- School: Angeles University Foundation
- League: UCLAA
- Joined: NCAA: Guest team for 2009–10
- Location: Angeles City, Philippines
- Team colors: Blue and white
- Women's team: Lady Danes
- Juniors' team: Baby Danes

Seniors' general championships
- NCAA: 0;

Juniors' general championships
- NCAA: 0;

= AUF Great Danes =

The Angeles University Foundation (AUF) Great Danes are the varsity teams of Angeles University Foundation of Angeles City, Philippines.

They played as a guest team in the 2009-10 season of the National Collegiate Athletic Association (Philippines). Their men's basketball team won the 2007 National Inter-Collegiate Basketball Championship held in Ibajay, Aklan. Their victory qualified them to the 6th Asian University Basketball Championship at Daet, Camarines Norte.

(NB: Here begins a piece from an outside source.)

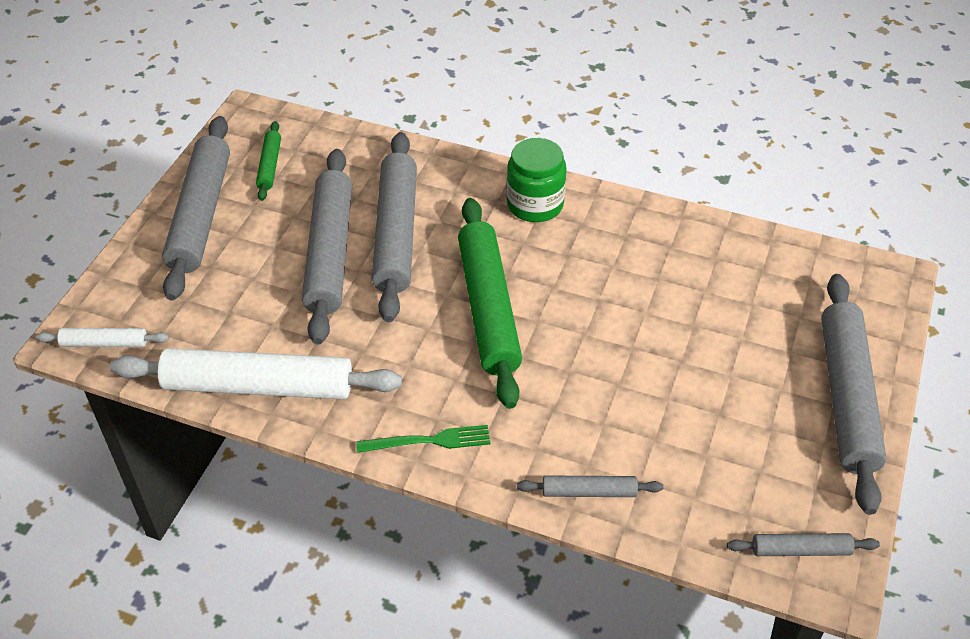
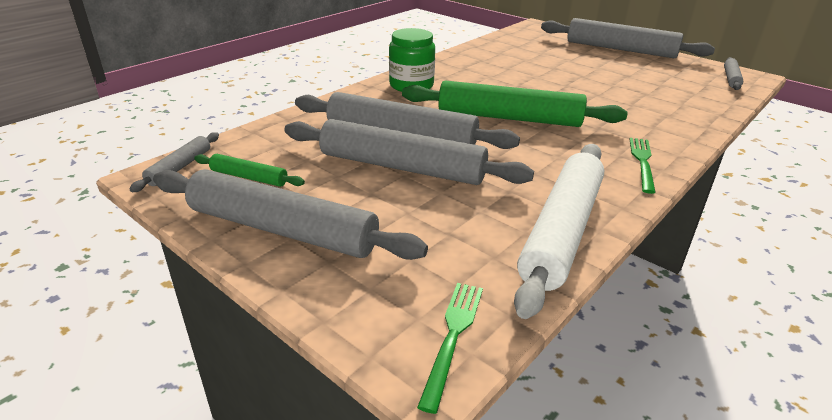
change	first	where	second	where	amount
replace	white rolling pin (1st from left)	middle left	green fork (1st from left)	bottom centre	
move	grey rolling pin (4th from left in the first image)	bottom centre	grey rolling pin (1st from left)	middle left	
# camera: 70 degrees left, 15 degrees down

The Great Danes are now playing at the United Central Luzon Athletic Association.

==NCAA==
With the expulsion of Philippine Christian University (PCU) Dolphins from the NCAA due to an anomaly of enrolling several high school student-athletes with forged documents, a vacant membership slot existed. AUF was one of the schools that filed their application for membership to fill up the vacant slot. However, the NCAA Policy Board voted to delay the decision to accept a new member so 2009-10 season was held minus one school.

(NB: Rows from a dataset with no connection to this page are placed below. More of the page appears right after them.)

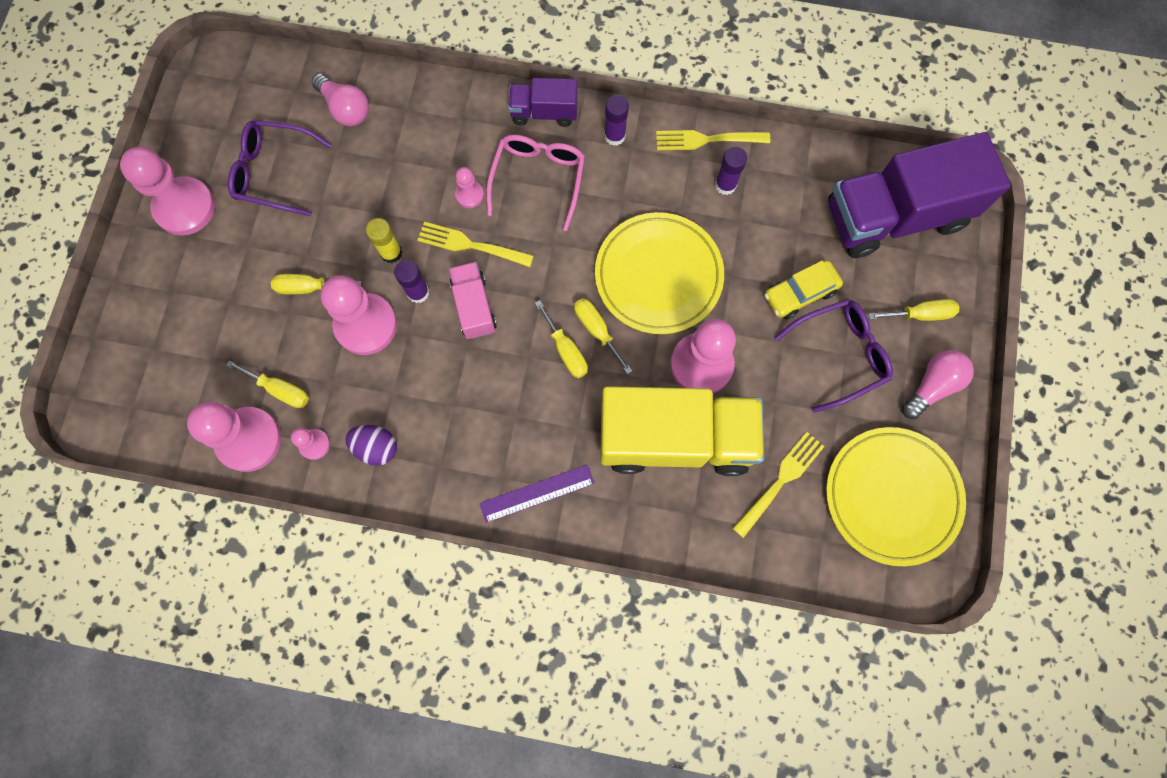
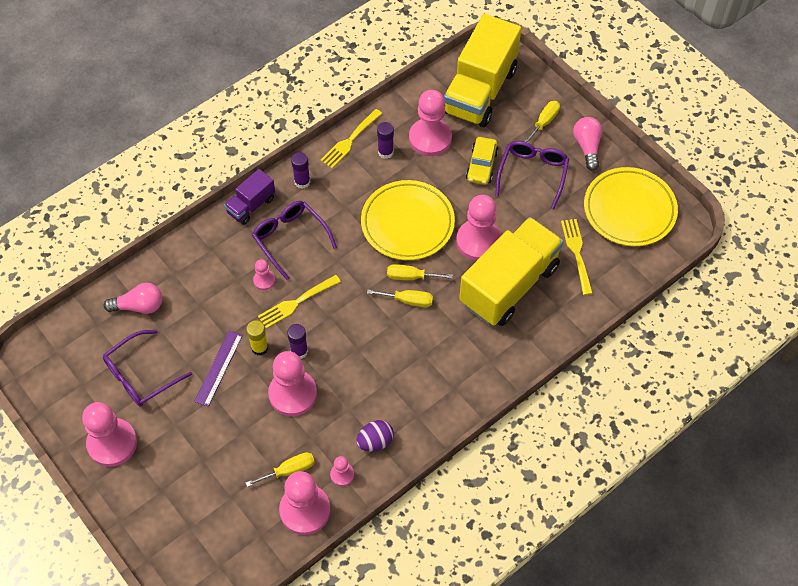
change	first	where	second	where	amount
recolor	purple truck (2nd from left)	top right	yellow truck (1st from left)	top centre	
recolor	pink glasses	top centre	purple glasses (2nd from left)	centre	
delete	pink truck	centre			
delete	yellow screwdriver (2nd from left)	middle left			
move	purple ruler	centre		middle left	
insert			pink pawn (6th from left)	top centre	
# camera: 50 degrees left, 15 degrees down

However, the NCAA invited "guest teams" instead, and AUF along with Arellano University and the Emilio Aguinaldo College, were accepted as guest teams for the 2009-10 season. Thou they were only guest teams; they were also eligible to win championships.

Enrico Gascon was head coach of the Angeles University Foundation (AUF) Great Danes basketball varsity team that played in NCAA 2009-10 season. He placed emphasis on speed and outside shooting as the weapon of the AUF team. Prior to the announcement of their participation as guest teams, the Great Danes also participated in the Fr. Martin's Cup.

The men's basketball team finished last in the 2009-10 NCAA season, with a 2–16 record, winning against fellow guest school EAC in their second game, and against the UPHSD Altas in their last game. The junior's basketball team, on the other hand, finished winless in 18 games. AUF fared better in volleyball, qualifying in the semifinals for the men's tournament where they finished third, and in the juniors' division where they also finished third; they finished sixth in the women's tournament.